OMP Venezuela lleva jornadas de animación y esperanza a centros de acogida en Caracas y La Guaira

21
Jul
2026

En el marco de la celebración del Día del Niño, las Obras Misionales Pontificias (OMP) promovieron espacios de integración, escucha y vivencia de la fe en comunidades que permanecen en refugios temporales tras las recientes emergencias.

Cercanía eclesial ante la adversidad

Las Obras Misionales Pontificias en Venezuela continúan caminando junto a las familias vulneradas por los sismos registrados el pasado 24 de junio. Mediante el OMP Venezuela acompañamiento, la institución hace tangible la solicitud de la Iglesia a través de jornadas de animación, escucha y contención espiritual en diversos refugios de la región central.

Dinámicas recreativas para devolver la sonrisa a la infancia

La primera actividad se llevó a cabo el día viernes en un centro de acogida de Caracas, en alianza con la Asociación para la Educación Popular (APEP), donde residen personas que sufrieron la pérdida de sus viviendas.

A propósito del Día del Niño, el equipo misionero desplegó dinámicas recreativas y juegos cooperativos dedicados a la infancia. De manera simultánea, se propiciaron momentos de encuentro y escucha para jóvenes y adultos, facilitando un espacio seguro para expresar sus vivencias y esperanzas. Más allá del entretenimiento, la iniciativa buscó reafirmar el OMP Venezuela acompañamiento en el proceso de restauración humana y fe de cada hogar.

Presencia misionera y vivencia de la fe en La Guaira

El despliegue prosiguió el día domingo en el estado La Guaira.

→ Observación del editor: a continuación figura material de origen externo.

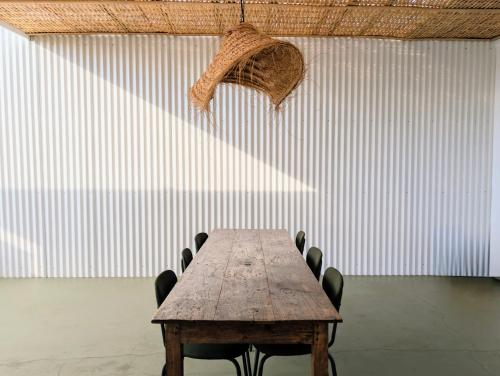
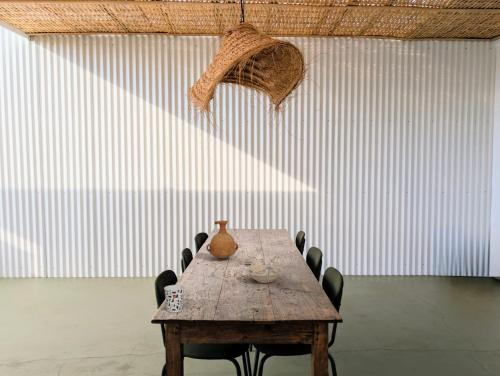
+ bowl [245,264,284,284]
+ vase [205,220,239,260]
+ cup [163,284,186,313]
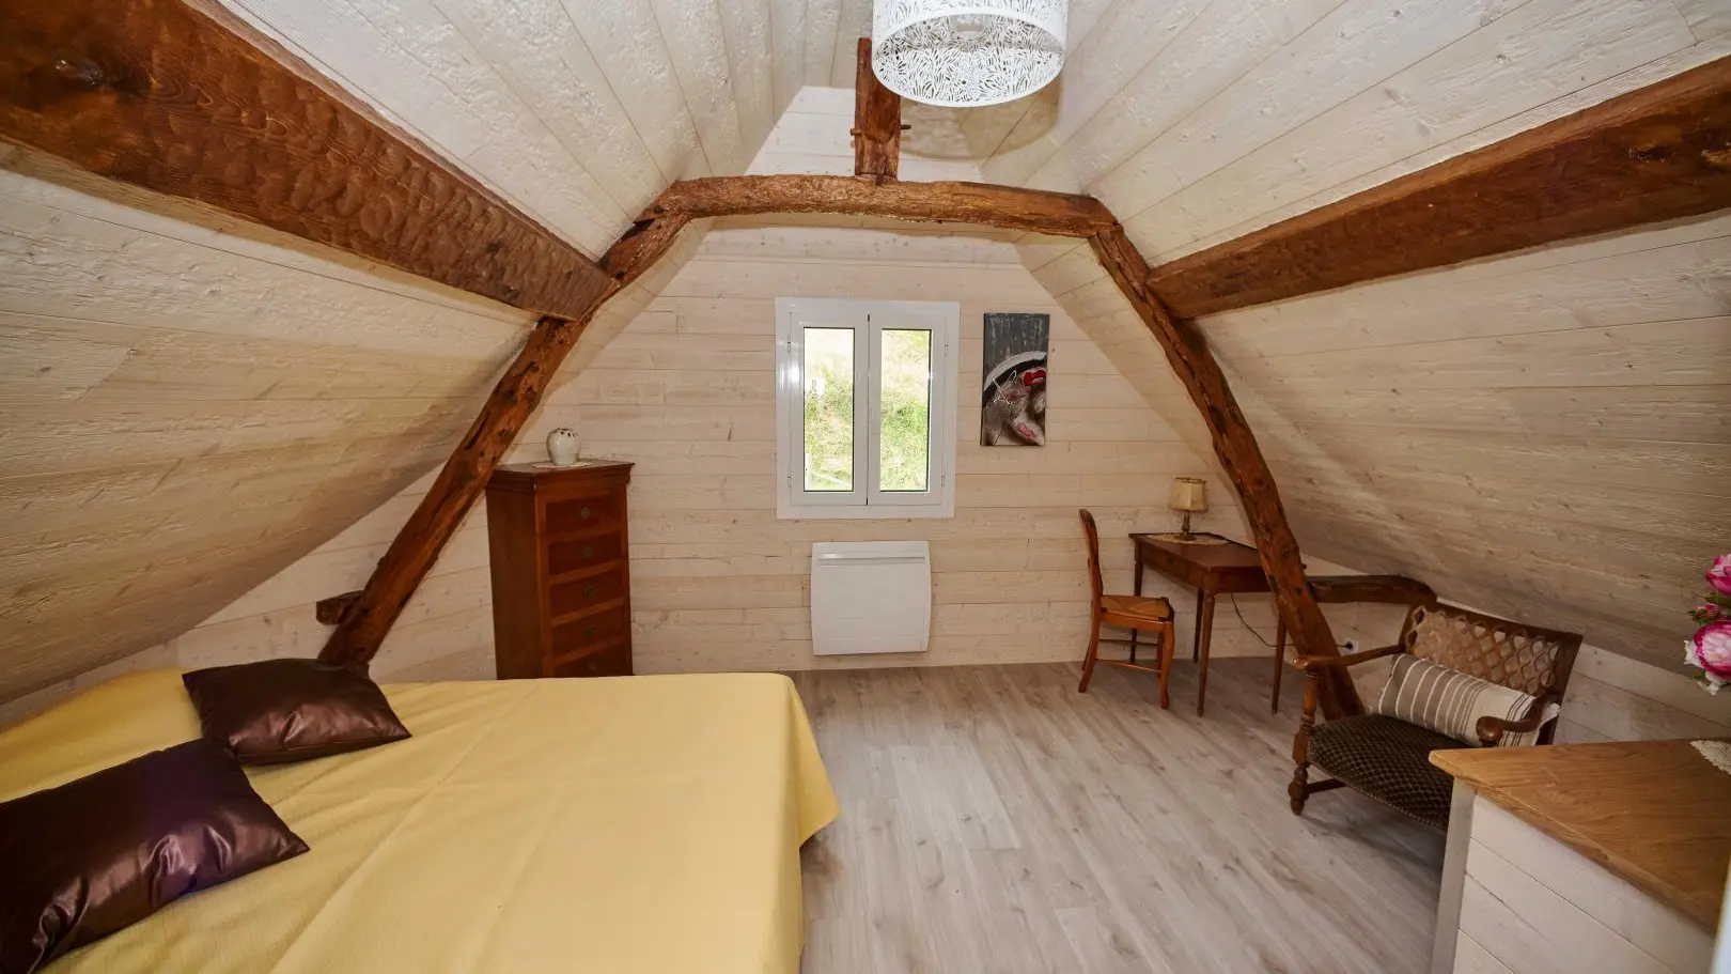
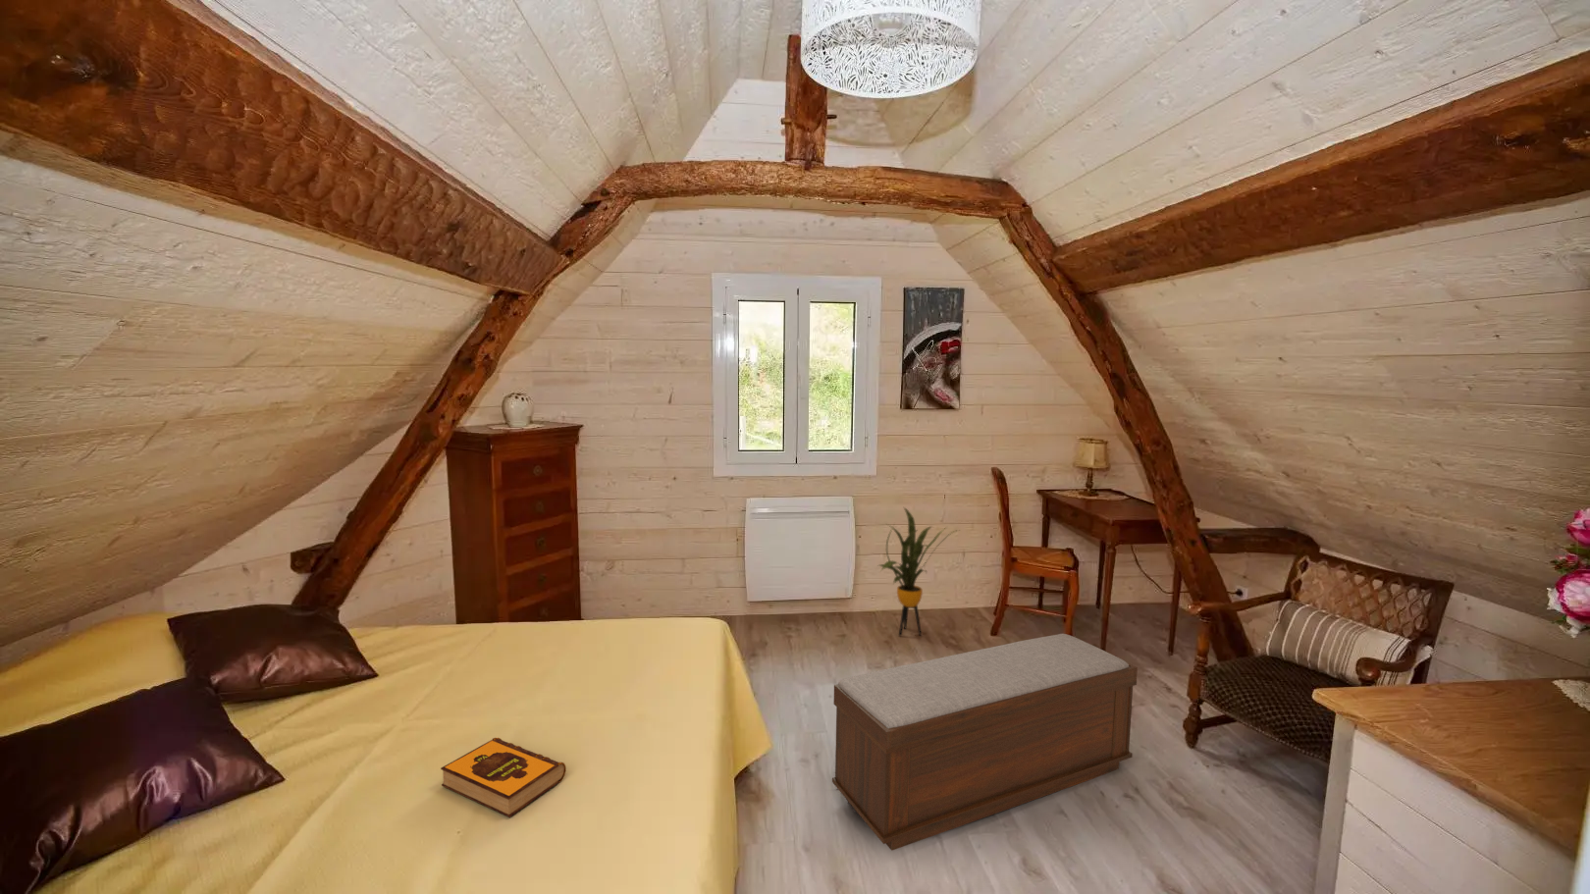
+ hardback book [440,737,567,819]
+ bench [831,633,1139,851]
+ house plant [877,506,960,636]
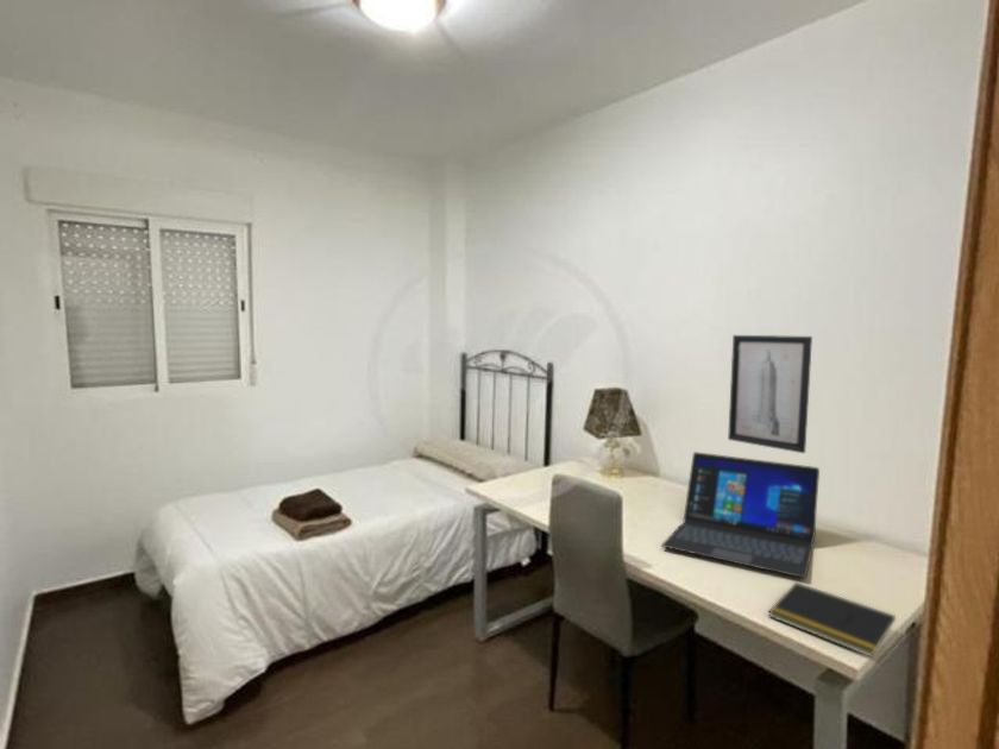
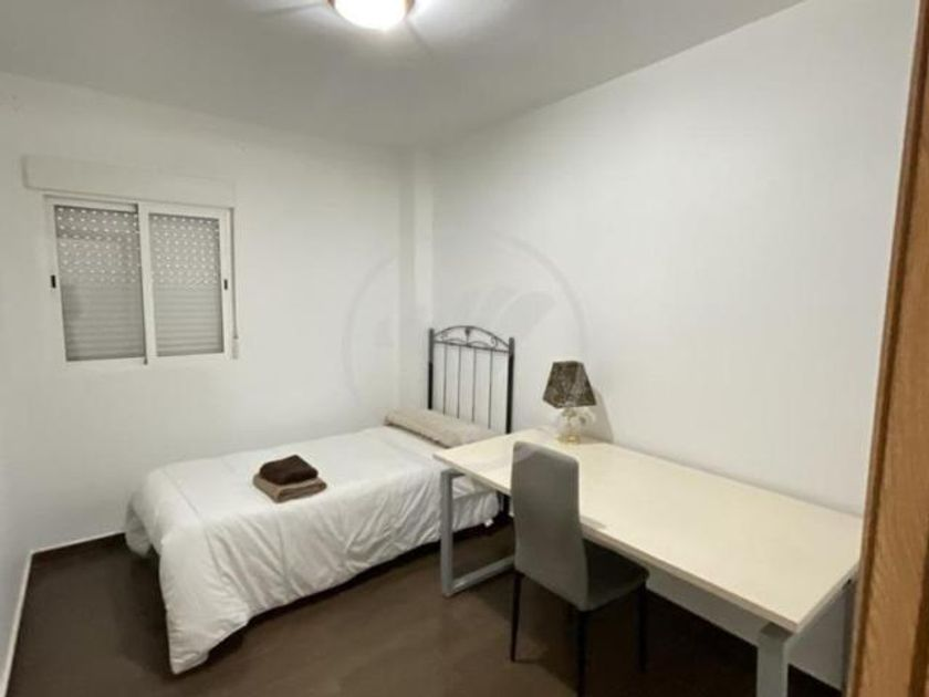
- notepad [767,581,897,659]
- laptop [660,451,821,579]
- wall art [727,334,813,454]
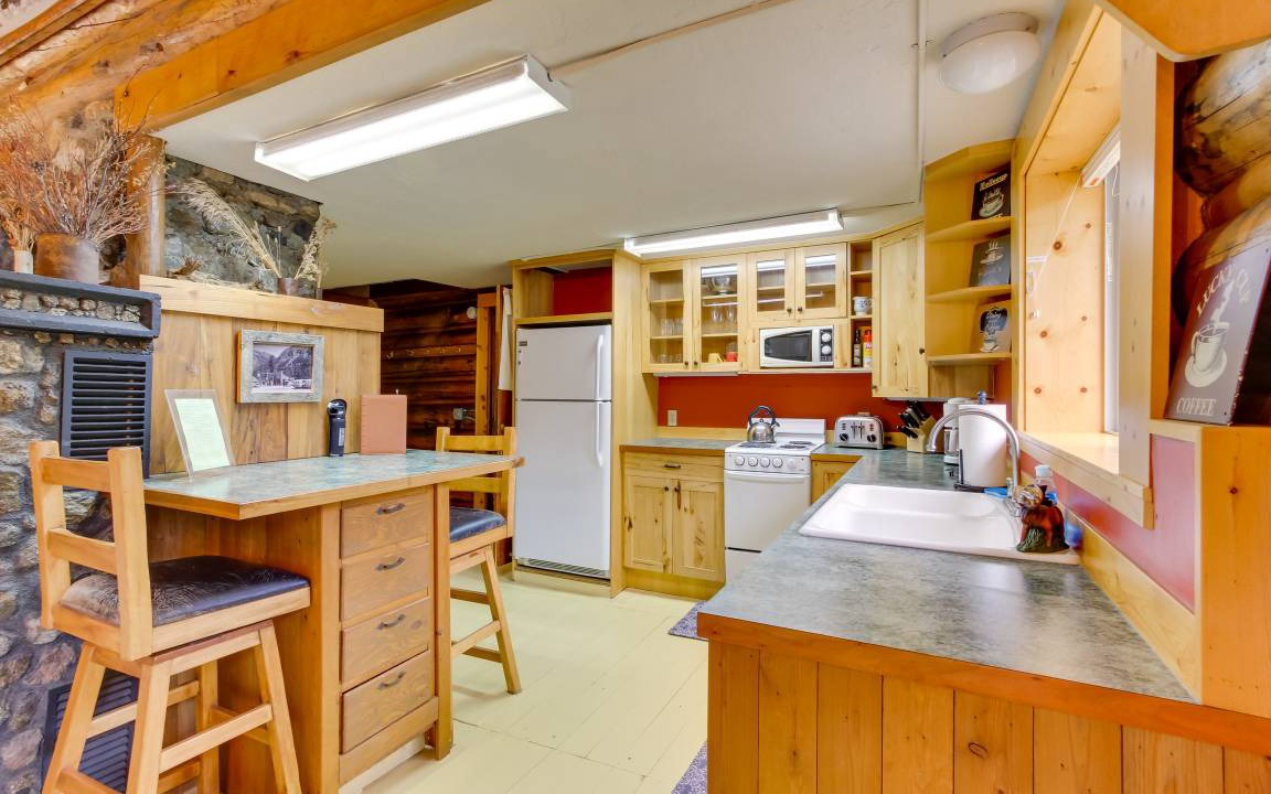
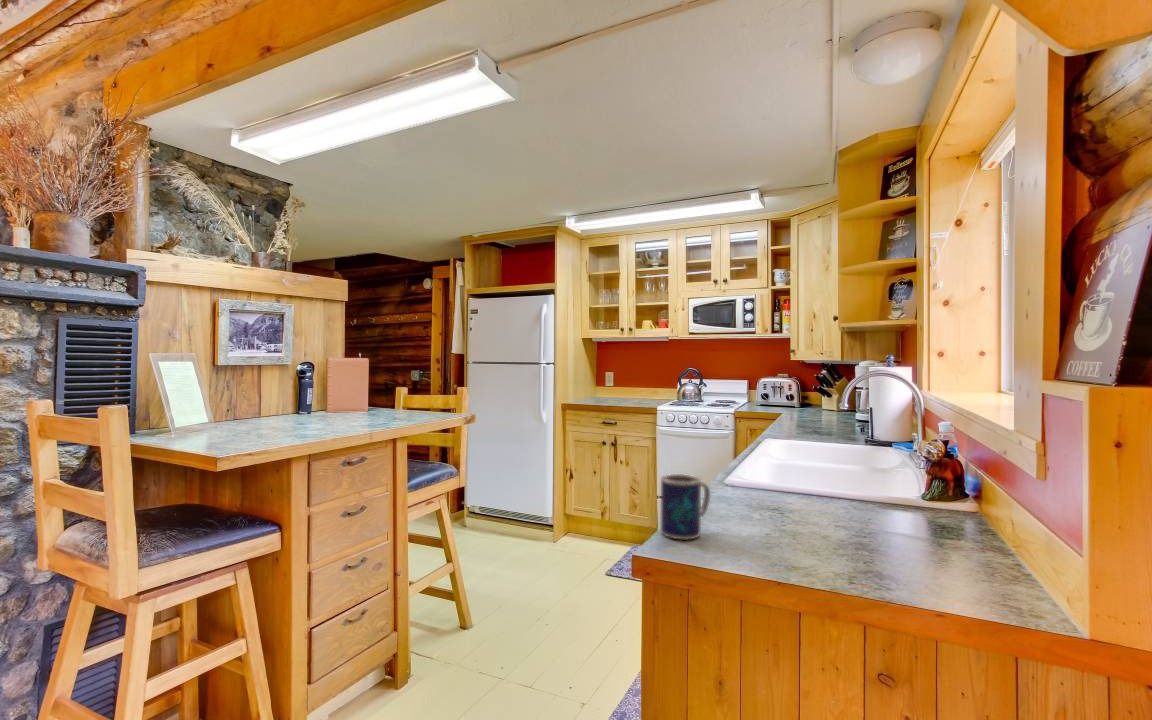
+ mug [659,473,711,541]
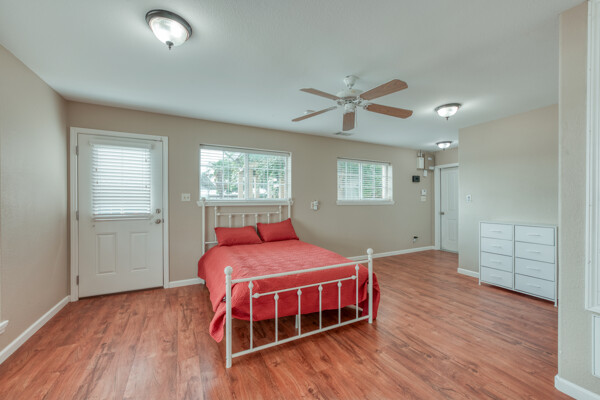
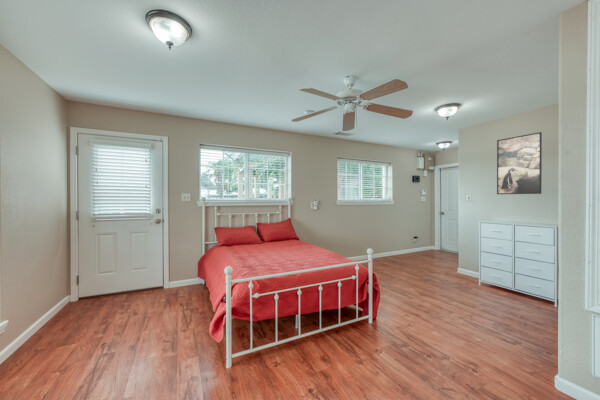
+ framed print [496,131,543,195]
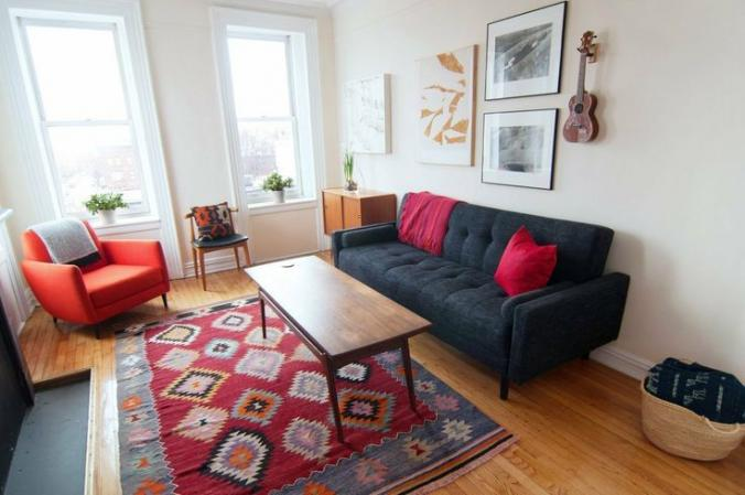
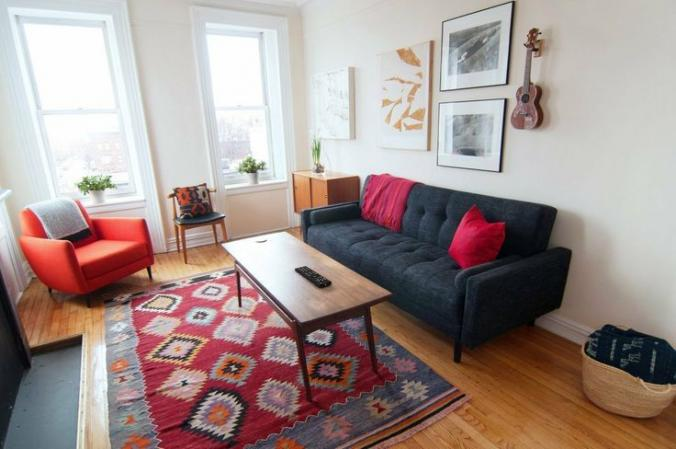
+ remote control [294,265,333,288]
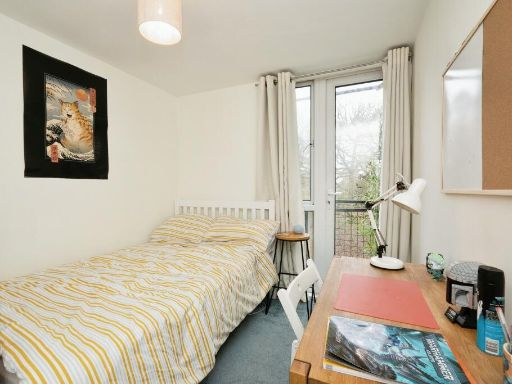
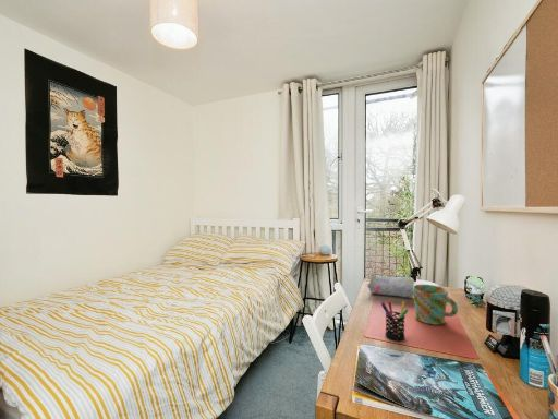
+ pen holder [380,300,409,342]
+ mug [413,284,459,326]
+ pencil case [367,273,415,298]
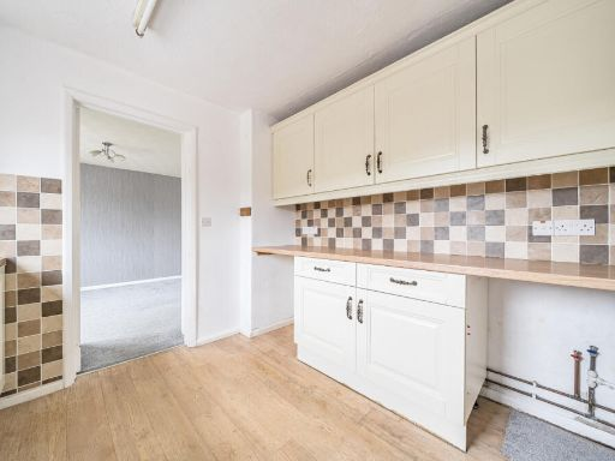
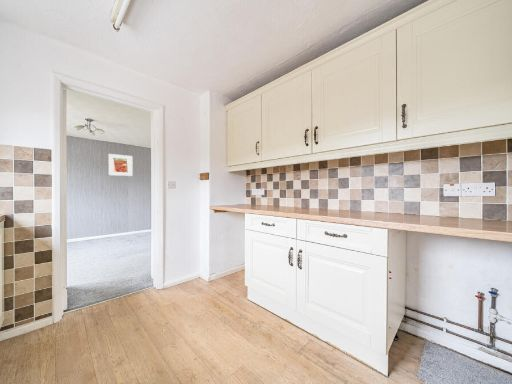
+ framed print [108,153,134,177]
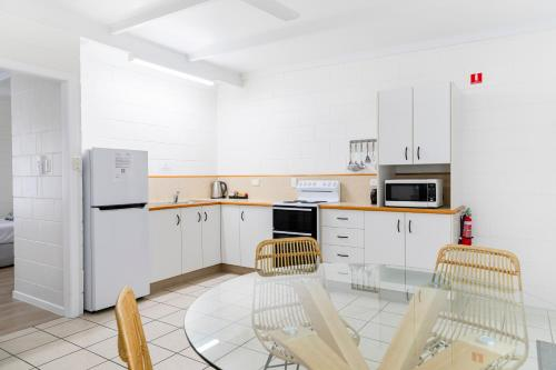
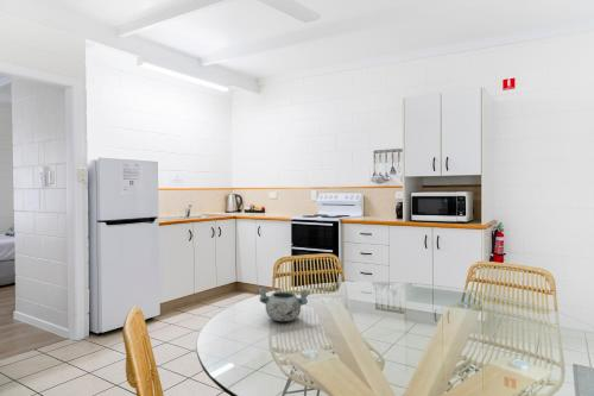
+ decorative bowl [257,287,310,322]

En esta zona se visitaron diversos lugares de acogida para compartir el almuerzo y desarrollar actividades formativas con los más pequeños.

En la comunidad de Los Corales se celebró la Santa Misa, presidida por el P. Ricardo Guillén, director nacional de OMP Venezuela. Durante su homilía, el presbítero exhortó a la asamblea a sostener viva la esperanza y la confianza en la Providencia Divina, aun en medio de las pruebas familiares.

Por su parte, Yesenia Quintero, secretaria nacional de la Pontificia Obra de la Infancia Misionera, remarcó la importancia del OMP Venezuela acompañamiento en la vida infantil: «En medio de esta realidad, las Obras Misionales Pontificias se hacen presentes para acompañar a los niños, quienes también necesitan ese rayo de esperanza que Jesús quiere regalarles. Nuestra misión es recordarles que, incluso en medio del dolor, Dios sigue caminando con ellos».

Un testimonio de fe que escucha y consuela

Desde las OMP se enfatiza que estas acciones forman parte de la pastoral de presencia permanente de la Iglesia en los centros de atención temporal. Esta labor no solo contempla el auxilio material, sino también el soporte emocional y espiritual.

La Hna. Adianez Fuenmayor, directora diocesana de OMP Mérida —quien vivió de cerca la tragedia— compartió su testimonio tras haber permanecido en La Guaira para sumarse a la atención pastoral: «Viví el terremoto aquí con mi familia. Rescatamos a mi prima, que lamentablemente falleció, y a mi sobrino lo encontramos con vida después de cuatro días y once horas. Me he quedado aquí como misionera para acompañar y abrazar a nuestra gente».

La religiosa añadió que compartir una comida sencilla o brindar presencia fraterna fortalece el ánimo de quienes han experimentado pérdidas severas. A través de la oración, el juego y la convivencia, los agentes de pastoral procuran atender las heridas del corazón, asegurando espacios donde la niñez pueda volver a soñar.

Con esta labor, las Obras Misionales Pontificias ratifican que la acción evangelizadora se consolida en el servicio a los más vulnerables, llevando la luz del Evangelio allí donde la esperanza necesita renacer.